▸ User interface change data
·····

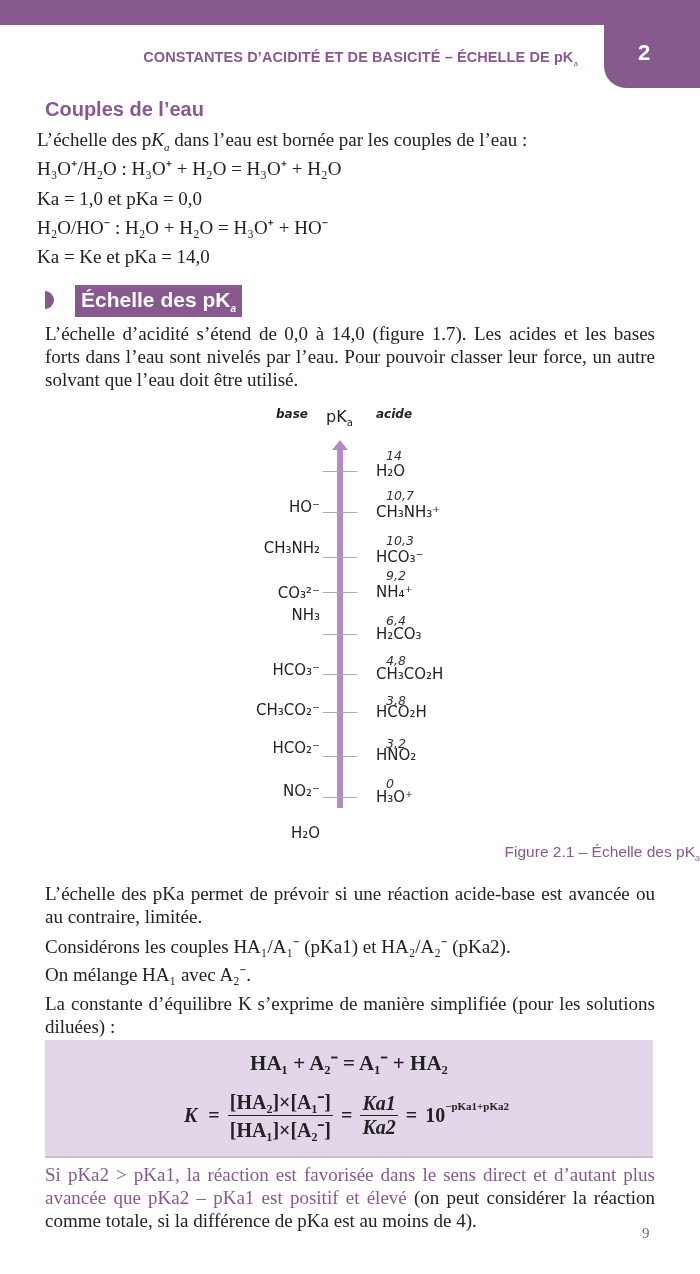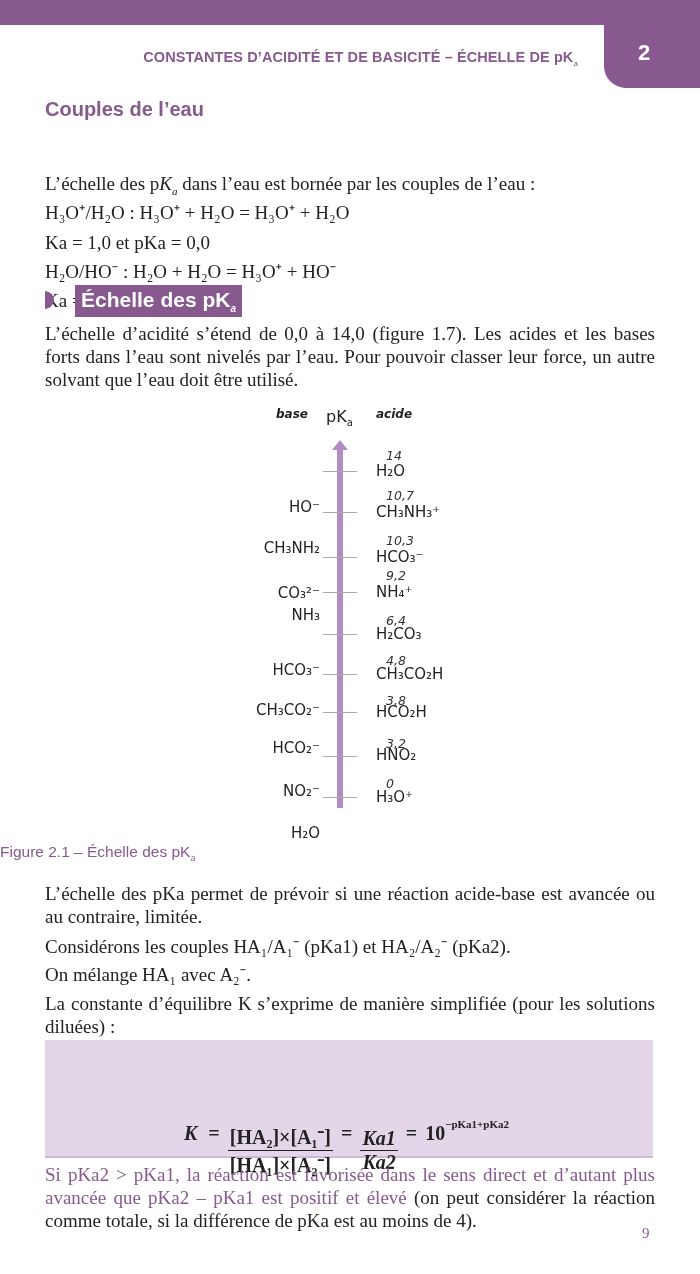--- a/index.html
+++ b/index.html
@@ -10,21 +10,21 @@
          border-bottom-left-radius:22px; }
   .tab-notch { position:absolute; left:575px; top:25px; width:30px; height:30px; background:#fff;
                border-top-right-radius:30px; }
   .chapter-num { position:absolute; left:604px; top:40px; width:80px; text-align:center; color:#fff;
                  font-family:"Liberation Sans", sans-serif; font-weight:bold; font-size:22px; }
   .running-head { position:absolute; right:122px; top:49px; color:#87598f;
                   font-family:"Liberation Sans", sans-serif; font-size:14.5px; font-weight:bold; letter-spacing:0.1px; }
   .running-head sub { font-size:8px; font-weight:normal; }
   h2.sub { margin:0; position:absolute; left:45px; top:98px; color:#87598f;
            font-family:"Liberation Sans", sans-serif; font-size:20px; font-weight:bold; }
-  .line { position:absolute; left:45px; font-size:19px; line-height:26px; white-space:nowrap;margin-top:44px; }
+  .line { position:absolute; left:37px; font-size:19px; line-height:26px; white-space:nowrap; }
   .line i { font-style:italic; }
   .line sub { font-size:11px; }
   .section-head { position:absolute; left:45px; top:285px; height:32px; }
   .bullet { position:absolute; left:0; top:6px; width:9px; height:18px; background:#87598f;
             border-top-right-radius:9px; border-bottom-right-radius:9px; }
   .sec-box { position:absolute; left:30px; top:0; height:32px; padding:0 6px; background:#87598f; color:#fff;
              font-family:"Liberation Sans", sans-serif; font-weight:bold; font-size:21px; line-height:30px; white-space:nowrap; }
   .sec-box sub { font-size:10px; font-style:italic; }
   .para { position:absolute; left:45px; width:610px; font-size:19px; line-height:23px; text-align:justify; }
   
@@ -33,29 +33,29 @@
   .fig .hdr { position:absolute; top:7px; font-weight:bold; font-style:italic; font-size:12px; }
   .fig .hdr-pk { position:absolute; top:7px; font-size:16px; }
   .fig .axis { position:absolute; left:107px; top:48px; width:6px; height:360px; background:#b48cc4; }
   .fig .arrowhead { position:absolute; left:102px; top:40px; width:0; height:0;
            border-left:8px solid transparent; border-right:8px solid transparent; border-bottom:10px solid #b48cc4; }
   .fig .tick { position:absolute; left:93px; width:34px; height:1px; background:#aaa; }
   .fig .val { position:absolute; left:116px; font-style:italic; font-size:12.5px; color:#333;margin-left:40px; }
   .fig .base { position:absolute; right:150px; text-align:center; white-space:nowrap;margin-top:36px; }
   .fig .acid { position:absolute; left:146px; white-space:nowrap; }
   .fig sub, .fig sup { font-size:10px; }
-  .caption { position:absolute; left:0; width:700px; top:843px; text-align:left; color:#87598f;
+  .caption { position:absolute; left:0; width:700px; top:843px; text-align:right; color:#87598f;
              font-family:"Liberation Sans", sans-serif; font-size:15.5px; }
   .caption sub { font-size:9px; font-style:italic; }
   .formula-box { position:absolute; left:45px; top:1040px; width:608px; height:116px; background:#e2d6e8;
                  border-bottom:2px solid #cdbad6; }
   .eq1 { position:absolute; left:0; width:608px; top:8px; text-align:center; font-size:21px; font-weight:bold; }
   .eq2 { position:absolute; left:136px; top:48px; height:60px; font-size:20px; font-weight:bold; }
   .frac { display:inline-block; vertical-align:middle; text-align:center; }
-  .frac .num { display:block; border-bottom:1.5px solid #222; padding:0 2px;margin-top:35px; }
+  .frac .num { display:block; border-bottom:1.5px solid #222; padding:0 2px; }
   .frac .den { display:block; padding:0 2px; }
   .eq2 sub, .eq2 sup { font-size:11px; }
   .eq2 .k { font-style:italic; }
   .eq2 .eqs { vertical-align:middle; display:inline-block; margin:0 3px; }
   .eq2 .ten { font-weight:bold; vertical-align:middle; display:inline-block; }
   .eq2 .ten sup { font-size:11px; position:relative; top:-4px; }
   .purple { color:#87598f; }
   .pagenum { position:absolute; left:642px; top:1225px; font-size:15px; color:#87598f; }
 </style>
 </head>
@@ -134,20 +134,21 @@
 </div>
 
 <div class="caption"><span>Figure 2.1 – Échelle des pK</span><sub>a</sub></div>
 
 <div class="para" style="top:882px">L’échelle des pKa permet de prévoir si une réaction acide-base est avancée ou au contraire, limitée.</div>
 <div class="para" style="top:935px">Considérons les couples HA₁/A₁⁻ (pKa1) et HA₂/A₂⁻ (pKa2).</div>
 <div class="para" style="top:963px">On mélange HA₁ avec A₂⁻.</div>
 <div class="para" style="top:992px">La constante d’équilibre K s’exprime de manière simplifiée (pour les solutions diluées) :</div>
 
 <div class="formula-box">
+  <div class="eq1">HA₁ + A₂⁻ = A₁⁻ + HA₂</div>
   <div class="eq2">
     <span class="k eqs">K</span>
     <span class="eqs">=</span>
     <span class="frac">
       <span class="num">[HA₂]×[A₁⁻]</span>
       <span class="den">[HA₁]×[A₂⁻]</span>
     </span>
     <span class="eqs">=</span>
     <span class="frac k">
       <span class="num">Ka1</span>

·····

Filter the entries down to the lines containing "Liberation". Copy each of those lines.

                  font-family:"Liberation Sans", sans-serif; font-weight:bold; font-size:22px; }
                   font-family:"Liberation Sans", sans-serif; font-size:14.5px; font-weight:bold; letter-spacing:0.1px; }
            font-family:"Liberation Sans", sans-serif; font-size:20px; font-weight:bold; }
              font-family:"Liberation Sans", sans-serif; font-weight:bold; font-size:21px; line-height:30px; white-space:nowrap; }
              font-family:"Liberation Sans", sans-serif; font-size:15.5px; }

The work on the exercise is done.